The Undo Changes button is used to revert changes the source dataset after performing any of the transformations.
- Combine: Will combine the specified columns into one column, separated by the provided character(s).
- Rename: if new_column_name is comma-separated and contains as many values as columns, each column will be renamed accordingly.
- Drop: if the new_column_name field is empty, and Keep combined cols. is unchecked, the specified columns will be dropped.
Allows users to split the single specified column into several columns. Uses the regular expression specified in Split RegEx to determine where to split. If not specified, the specified column will be splity by all non-alphanumeric characters. Check Keep split col. to retain the split column; otherwise, it is dropped.

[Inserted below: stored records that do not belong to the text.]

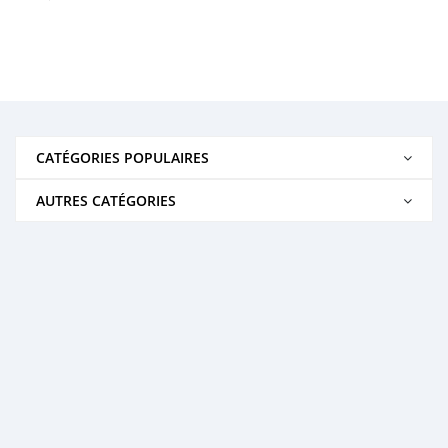
CATÉGORIES POPULAIRES
AUTRES CATÉGORIES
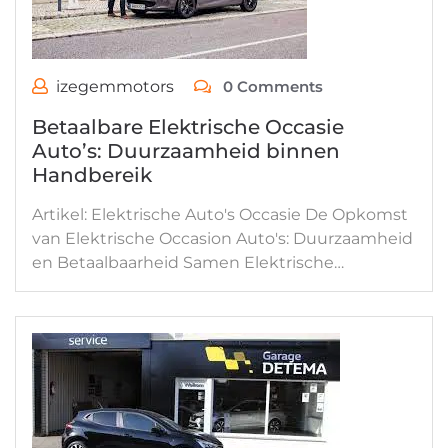
izegemmotors
0 Comments
Betaalbare Elektrische Occasie
Auto’s: Duurzaamheid binnen
Handbereik
Artikel: Elektrische Auto's Occasie De Opkomst
van Elektrische Occasion Auto's: Duurzaamheid
en Betaalbaarheid Samen Elektrische…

The ‘Reshape’ box enables users to “melt” tabular data into a long format that is more suitable for the later plotting operations. However, it can exhibit some nuanced behavior based on certain conditions.
In its simplest form, all columns not specified in ID columns will be melted/gathered into key-value pairs
Because the ‘value’ of the key-value pair must be a numeric value, users will notice unique behavior when attempting to melt a non-numeric column. In this scenario, the dataset will be grouped by the specified ID columns and distinct counts of each non-numeric column will be tallied; numeric columns will be summed.
Non-numeric columns will be prepended with # and numeric columns will be prepended with Total. An additional column # group obs. will be added to indicate how many total observations were present in each group.
Notice that the dataset is still in wide format. Now that all non-numeric columns have been tallied into numeric columns, click Melt once more to melt the new calculated columns.